Text shown:
First Lien Loans ” means any loans or advances outstanding under the First Lien Loan Documents.

 

First Lien Loan Obligations ” means all obligations, liabilities and indebtedness of every kind, nature and description owing by one or more Borrowers or any other Obligor to the First Lien Creditors evidenced by or arising under the First Lien Loan Documents (including any First Lien Loans and First Lien Letter of Credit Obligations), whether direct or indirect, absolute or contingent, joint or several, due or not due, primary or secondary, liquidated or unliquidated, including principal, interest, charges, fees, costs, indemnities and reasonable expenses, however evidenced, and whether as principal, surety, endorser, guarantor or otherwise, whether now existing or hereafter arising, whether arising before, during or after the initial or any renewal term of the First Lien Loan Agreement whether arising before, during or after the commencement of any Insolvency Proceeding with respect to one or more of the Borrowers or any Obligor (and including the payment of any principal, interest, fees, cost, expenses and other amounts which would accrue and become due but for the commencement of such Insolvency Proceeding whether or not such amounts are allowed or allowable in whole or in part in any such Insolvency Proceeding).

 

First Lien Loan Termination Date ” means the date on which all First Lien Loan Obligations have been Paid in Full.

 

GE Credit Agreement ” shall have the meaning set forth in the recitals hereto.

 



 

Insolvency Proceeding ” means, as to any Obligor, any of the following:  (i) any case or proceeding with respect to such Person under the Bankruptcy Code or any other Federal or State bankruptcy, insolvency, reorganization or other law affecting creditors’ rights or any other or similar proceedings seeking any stay, reorganization, arrangement, composition or readjustment of the obligations and indebtedness of such Obligor, (ii) any proceeding seeking the appointment of any trustee, receiver, liquidator, custodian or other insolvency official with similar powers with respect to such Obligor or any of its assets, (iii) any proceeding for liquidation, dissolution or other winding up of the business of such Obligor or (iv) any assignment for the benefit of creditors or any marshalling of assets of such Obligor.

 

Lien ” means any mortgage, deed of trust, pledge, lien (statutory or otherwise), security interest, charge or other encumbrance or security or preferential arrangement of any nature, including any conditional sale or title retention arrangement, any capitalized lease and any assignment, deposit arrangement or financing lease intended as, or having the effect of, security.

 

Maximum First Lien Principal Amount ” means as of any date of determination (x) $61,000,000 minus (y) the sum of all permanent reductions of revolving loan commitments under the First Lien Loan Documents after the date hereof (other than in connection with a refinancing of a like amount of such commitments), provided that each advance of a loan under the First Lien Loan Document and each letter of credit issued under a First Lien Loan Document shall be within the Maximum First Lien Principal Amount if, as of the date of the making of such loan or of such issuance, and immediately after giving effect thereto, the aggregate outstanding principal amount of the First Lien Loan Obligations, including First Lien Letter of Credit Obligations, does not exceed the Maximum First Lien Principal Amount as of the date such loan was made or Letter of Credit was issued.

 

Obligations ” means the First Lien Loan Obligations and the Second Lien Loan Obligations, collectively.

 

Obligor ” means each Borrower and each other Person liable on or in respect of the Obligations or that has granted a Lien on any property or assets as collateral for the Obligations, together with such Person’s successors and assigns, including a receiver, trustee or debtor-in-possession on behalf of such Person.

Tasks to perform:
**A.** In the loan definitions, what dollar amount is the starting figure for the Maximum First Lien Principal Amount?
**B.** Write out the stretch of the loan definitions from "GE Credit Agreement" through "of such Obligor.", switching "custodian" to "conservator".
**C.** Continue the loan definitions from where they stop.
The organism classification records are separate from the loan definitions.

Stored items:
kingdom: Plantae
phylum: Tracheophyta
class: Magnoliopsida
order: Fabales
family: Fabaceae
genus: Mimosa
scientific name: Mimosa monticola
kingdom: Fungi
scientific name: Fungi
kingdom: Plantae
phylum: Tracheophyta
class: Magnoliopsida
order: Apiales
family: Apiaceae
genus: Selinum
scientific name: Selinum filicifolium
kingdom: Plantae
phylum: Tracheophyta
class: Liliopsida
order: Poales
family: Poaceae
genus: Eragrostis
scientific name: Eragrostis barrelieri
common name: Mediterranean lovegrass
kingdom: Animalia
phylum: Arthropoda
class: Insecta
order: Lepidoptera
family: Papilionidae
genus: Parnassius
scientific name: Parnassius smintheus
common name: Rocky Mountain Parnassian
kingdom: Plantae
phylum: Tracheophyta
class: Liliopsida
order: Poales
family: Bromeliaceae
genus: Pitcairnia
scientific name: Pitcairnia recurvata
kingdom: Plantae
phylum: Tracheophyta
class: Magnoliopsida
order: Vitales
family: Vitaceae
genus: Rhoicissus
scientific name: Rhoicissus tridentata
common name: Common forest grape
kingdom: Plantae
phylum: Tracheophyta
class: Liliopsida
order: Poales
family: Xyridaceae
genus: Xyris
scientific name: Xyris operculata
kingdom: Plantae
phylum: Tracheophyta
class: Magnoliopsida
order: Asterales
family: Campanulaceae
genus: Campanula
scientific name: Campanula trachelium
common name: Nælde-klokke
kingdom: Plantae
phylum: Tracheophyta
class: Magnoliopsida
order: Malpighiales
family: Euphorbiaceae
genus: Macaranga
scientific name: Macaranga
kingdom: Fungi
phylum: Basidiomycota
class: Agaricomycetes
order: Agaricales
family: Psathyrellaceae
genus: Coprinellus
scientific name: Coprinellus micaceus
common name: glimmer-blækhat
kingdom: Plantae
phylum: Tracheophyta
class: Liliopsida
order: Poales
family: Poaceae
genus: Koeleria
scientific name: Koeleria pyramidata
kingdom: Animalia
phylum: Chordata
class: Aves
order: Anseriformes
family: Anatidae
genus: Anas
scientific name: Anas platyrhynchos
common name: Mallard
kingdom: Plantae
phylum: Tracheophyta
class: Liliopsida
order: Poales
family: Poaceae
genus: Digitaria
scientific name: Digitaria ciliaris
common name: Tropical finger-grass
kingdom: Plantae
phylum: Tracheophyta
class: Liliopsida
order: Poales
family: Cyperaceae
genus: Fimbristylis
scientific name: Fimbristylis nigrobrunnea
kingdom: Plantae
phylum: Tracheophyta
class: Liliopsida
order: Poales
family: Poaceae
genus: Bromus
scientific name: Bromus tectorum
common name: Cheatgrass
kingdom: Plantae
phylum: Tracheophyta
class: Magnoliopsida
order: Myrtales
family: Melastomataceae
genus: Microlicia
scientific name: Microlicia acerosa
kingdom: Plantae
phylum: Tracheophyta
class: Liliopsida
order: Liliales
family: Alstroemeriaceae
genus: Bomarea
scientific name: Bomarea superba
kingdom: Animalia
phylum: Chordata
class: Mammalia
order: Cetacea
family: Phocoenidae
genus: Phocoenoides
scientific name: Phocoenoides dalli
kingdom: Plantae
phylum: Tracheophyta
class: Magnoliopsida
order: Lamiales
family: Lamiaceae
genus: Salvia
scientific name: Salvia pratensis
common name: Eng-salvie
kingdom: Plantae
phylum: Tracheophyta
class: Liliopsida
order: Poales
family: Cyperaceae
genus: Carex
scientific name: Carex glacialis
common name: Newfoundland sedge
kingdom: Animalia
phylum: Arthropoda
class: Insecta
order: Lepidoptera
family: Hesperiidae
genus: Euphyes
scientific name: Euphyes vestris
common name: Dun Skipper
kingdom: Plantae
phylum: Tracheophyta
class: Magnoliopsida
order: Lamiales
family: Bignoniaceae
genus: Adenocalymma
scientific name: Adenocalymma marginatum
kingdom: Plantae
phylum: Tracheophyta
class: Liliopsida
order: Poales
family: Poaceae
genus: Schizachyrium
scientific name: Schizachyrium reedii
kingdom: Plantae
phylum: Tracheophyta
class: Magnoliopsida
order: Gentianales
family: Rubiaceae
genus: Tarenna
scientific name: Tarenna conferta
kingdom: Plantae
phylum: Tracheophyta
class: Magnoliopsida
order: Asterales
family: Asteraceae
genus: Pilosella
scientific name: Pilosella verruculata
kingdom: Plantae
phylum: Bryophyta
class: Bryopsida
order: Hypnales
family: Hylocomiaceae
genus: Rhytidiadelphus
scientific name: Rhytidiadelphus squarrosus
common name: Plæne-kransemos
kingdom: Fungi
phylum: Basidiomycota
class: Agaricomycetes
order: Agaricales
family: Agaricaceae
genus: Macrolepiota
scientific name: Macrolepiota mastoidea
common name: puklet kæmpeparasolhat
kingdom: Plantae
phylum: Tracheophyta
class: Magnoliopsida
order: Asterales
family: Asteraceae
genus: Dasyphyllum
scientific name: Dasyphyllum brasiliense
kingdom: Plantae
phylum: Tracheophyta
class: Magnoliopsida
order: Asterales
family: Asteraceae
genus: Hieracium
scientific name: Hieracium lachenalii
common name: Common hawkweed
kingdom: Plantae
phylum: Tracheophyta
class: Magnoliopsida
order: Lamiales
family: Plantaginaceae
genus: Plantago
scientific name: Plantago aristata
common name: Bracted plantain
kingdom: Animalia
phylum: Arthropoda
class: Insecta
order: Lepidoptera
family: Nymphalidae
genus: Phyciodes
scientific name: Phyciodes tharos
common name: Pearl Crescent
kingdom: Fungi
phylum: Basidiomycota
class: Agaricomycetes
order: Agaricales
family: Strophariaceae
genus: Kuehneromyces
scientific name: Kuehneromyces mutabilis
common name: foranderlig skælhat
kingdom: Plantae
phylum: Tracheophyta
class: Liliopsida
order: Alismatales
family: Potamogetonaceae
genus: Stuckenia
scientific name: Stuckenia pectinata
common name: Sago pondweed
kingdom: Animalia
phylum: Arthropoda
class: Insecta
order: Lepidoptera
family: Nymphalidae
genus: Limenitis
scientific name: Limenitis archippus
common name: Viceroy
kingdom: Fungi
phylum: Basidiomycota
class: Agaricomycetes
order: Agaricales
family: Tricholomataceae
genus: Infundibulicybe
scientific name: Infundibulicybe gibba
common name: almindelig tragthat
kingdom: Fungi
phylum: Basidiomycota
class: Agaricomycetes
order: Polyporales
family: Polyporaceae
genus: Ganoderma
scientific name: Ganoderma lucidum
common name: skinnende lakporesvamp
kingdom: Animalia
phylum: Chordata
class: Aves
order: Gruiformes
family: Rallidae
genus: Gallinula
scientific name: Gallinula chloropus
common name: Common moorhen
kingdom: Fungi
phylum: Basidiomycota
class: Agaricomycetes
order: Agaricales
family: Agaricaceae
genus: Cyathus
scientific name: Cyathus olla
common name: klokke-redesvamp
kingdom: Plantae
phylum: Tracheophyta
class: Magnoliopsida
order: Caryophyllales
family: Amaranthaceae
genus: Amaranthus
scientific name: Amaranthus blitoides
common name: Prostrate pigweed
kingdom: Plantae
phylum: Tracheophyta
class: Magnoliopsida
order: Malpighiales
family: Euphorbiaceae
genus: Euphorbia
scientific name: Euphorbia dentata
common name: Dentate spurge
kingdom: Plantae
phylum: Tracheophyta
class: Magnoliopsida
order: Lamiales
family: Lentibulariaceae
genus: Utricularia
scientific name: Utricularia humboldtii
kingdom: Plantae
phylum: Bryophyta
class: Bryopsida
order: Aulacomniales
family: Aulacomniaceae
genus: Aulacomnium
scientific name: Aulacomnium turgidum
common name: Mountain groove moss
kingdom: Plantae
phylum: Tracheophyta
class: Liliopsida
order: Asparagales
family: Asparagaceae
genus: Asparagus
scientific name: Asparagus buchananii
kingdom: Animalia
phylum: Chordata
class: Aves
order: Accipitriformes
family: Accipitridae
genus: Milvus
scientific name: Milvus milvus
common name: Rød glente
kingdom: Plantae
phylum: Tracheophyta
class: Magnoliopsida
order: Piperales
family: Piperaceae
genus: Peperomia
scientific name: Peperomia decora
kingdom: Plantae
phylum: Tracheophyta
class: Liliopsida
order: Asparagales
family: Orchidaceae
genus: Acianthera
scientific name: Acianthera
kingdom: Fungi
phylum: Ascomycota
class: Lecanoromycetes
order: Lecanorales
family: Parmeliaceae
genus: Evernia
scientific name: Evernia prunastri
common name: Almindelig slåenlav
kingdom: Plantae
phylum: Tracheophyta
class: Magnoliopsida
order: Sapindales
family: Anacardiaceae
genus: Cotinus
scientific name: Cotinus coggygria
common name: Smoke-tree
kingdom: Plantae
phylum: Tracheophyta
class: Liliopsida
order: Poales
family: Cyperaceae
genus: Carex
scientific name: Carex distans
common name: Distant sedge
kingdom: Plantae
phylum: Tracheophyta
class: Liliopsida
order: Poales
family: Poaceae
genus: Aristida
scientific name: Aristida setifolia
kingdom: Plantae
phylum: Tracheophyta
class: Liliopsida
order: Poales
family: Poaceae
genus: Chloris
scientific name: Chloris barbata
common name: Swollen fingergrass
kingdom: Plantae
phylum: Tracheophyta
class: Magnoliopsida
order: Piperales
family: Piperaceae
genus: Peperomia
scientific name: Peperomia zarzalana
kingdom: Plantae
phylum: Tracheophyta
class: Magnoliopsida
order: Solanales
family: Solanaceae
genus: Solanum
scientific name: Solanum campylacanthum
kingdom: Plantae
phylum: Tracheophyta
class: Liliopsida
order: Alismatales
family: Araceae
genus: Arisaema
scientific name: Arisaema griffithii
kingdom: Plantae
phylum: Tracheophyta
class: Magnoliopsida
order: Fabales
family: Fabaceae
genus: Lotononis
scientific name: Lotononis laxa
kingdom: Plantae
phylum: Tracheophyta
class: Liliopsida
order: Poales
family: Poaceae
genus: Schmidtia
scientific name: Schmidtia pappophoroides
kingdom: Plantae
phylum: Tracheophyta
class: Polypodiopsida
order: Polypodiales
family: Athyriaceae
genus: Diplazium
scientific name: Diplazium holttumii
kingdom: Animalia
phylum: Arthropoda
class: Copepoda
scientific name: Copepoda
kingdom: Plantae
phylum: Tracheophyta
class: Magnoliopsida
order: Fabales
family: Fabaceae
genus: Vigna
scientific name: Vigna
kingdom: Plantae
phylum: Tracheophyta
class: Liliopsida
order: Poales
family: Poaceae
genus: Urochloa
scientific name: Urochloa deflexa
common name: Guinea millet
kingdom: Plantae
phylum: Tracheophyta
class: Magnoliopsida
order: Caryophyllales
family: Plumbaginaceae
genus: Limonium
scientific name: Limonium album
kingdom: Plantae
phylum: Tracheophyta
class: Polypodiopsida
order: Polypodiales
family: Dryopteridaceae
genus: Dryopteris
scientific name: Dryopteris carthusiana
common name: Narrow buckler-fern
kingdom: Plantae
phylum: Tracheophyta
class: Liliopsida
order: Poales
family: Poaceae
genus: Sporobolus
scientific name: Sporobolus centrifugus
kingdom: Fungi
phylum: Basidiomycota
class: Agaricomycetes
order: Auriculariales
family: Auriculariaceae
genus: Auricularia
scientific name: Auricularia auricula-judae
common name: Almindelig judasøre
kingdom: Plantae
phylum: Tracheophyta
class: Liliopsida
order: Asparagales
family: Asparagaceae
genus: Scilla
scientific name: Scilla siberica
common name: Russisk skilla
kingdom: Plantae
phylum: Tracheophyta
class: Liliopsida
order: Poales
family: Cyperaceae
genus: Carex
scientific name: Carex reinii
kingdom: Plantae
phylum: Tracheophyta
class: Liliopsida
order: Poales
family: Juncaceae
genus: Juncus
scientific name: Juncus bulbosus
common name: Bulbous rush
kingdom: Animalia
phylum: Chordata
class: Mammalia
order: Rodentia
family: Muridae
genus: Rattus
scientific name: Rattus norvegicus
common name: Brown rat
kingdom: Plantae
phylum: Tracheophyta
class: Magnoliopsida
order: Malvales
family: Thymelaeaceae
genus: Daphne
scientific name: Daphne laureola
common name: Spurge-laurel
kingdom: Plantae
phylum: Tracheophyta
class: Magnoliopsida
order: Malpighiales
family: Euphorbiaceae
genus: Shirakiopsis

Results in order:
**A.** $61,000,000

**B.**
GE Credit Agreement ” shall have the meaning set forth in the recitals hereto.

 



 

Insolvency Proceeding ” means, as to any Obligor, any of the following:  (i) any case or proceeding with respect to such Person under the Bankruptcy Code or any other Federal or State bankruptcy, insolvency, reorganization or other law affecting creditors’ rights or any other or similar proceedings seeking any stay, reorganization, arrangement, composition or readjustment of the obligations and indebtedness of such Obligor, (ii) any proceeding seeking the appointment of any trustee, receiver, liquidator, conservator or other insolvency official with similar powers with respect to such Obligor or any of its assets, (iii) any proceeding for liquidation, dissolution or other winding up of the business of such Obligor or (iv) any assignment for the benefit of creditors or any marshalling of assets of such Obligor.

**C.**
 

Paid in Full ” shall mean, with respect to any Obligations, that:  (a) all of such Obligations (other than contingent indemnification obligations not yet due and payable) have been indefeasibly paid, performed or discharged in full (with all such Obligations consisting of monetary or payment obligations having been paid in full in cash or cash equivalents acceptable to the First Lien Lenders), (b) no Person has any further right to obtain any loans, letters of credit, bankers’ acceptances, or other extensions of credit under the documents relating to such Obligations, and (c) any and all letters of credit, bankers’ acceptances or similar instrument issued under such documents have been cancelled and returned (or, to the extent permitted by the applicable First Lien Loan Documents, backed by stand-by guarantees or cash collateralized) in accordance with the terms of such documents.

 

Permitted Collateral Sale ” means (i) any sale or other disposition of Collateral permitted under the First Lien Loan Agreement as in effect on the date hereof and (ii) any other sale or other disposition of Collateral permitted by the First Lien Creditors having a sales price not exceeding $1,000,000 in the aggregate in any fiscal year.

 

Person ” means an individual, corporation, partnership, limited liability company, limited liability partnership, association, joint-stock company, trust, unincorporated organization, joint venture, governmental authority or other regulatory body.

 



 

 “ Purchase Notice ” shall have the meaning set forth in Section 6.1 .

 

Release Documents ” shall have the meaning set forth in Section 3.5 .

 

Release Event ” means, with respect to any Collateral, the occurrence and continuance of an Event of Default and the taking of any Enforcement Action by the First Lien Creditors against such Collateral or, after the occurrence and during the continuance of an Insolvency Proceeding by or against any Obligor, the entry of an order of the Bankruptcy Court pursuant to Section 363 of the Bankruptcy Code authorizing the sale of such Collateral.

 

“Second Lien Agent” shall have the meaning set forth in the recitals hereto and shall include its successors and assigns (including one or more other agents or similar contractual representatives for one or more lenders that at any time succeeds to or refinances, replaces or substitutes for any or all of the Obligations under the Second Lien Loan Agreement at any time and from time to time).

 

“Second Lien Creditors” means the Second Lien Agent and the Second Lien Lenders.

 

Second Lien Lenders ” shall have the meaning set forth in the recitals hereto and shall include all lenders from time to time party to the Second Lien Loan Documents.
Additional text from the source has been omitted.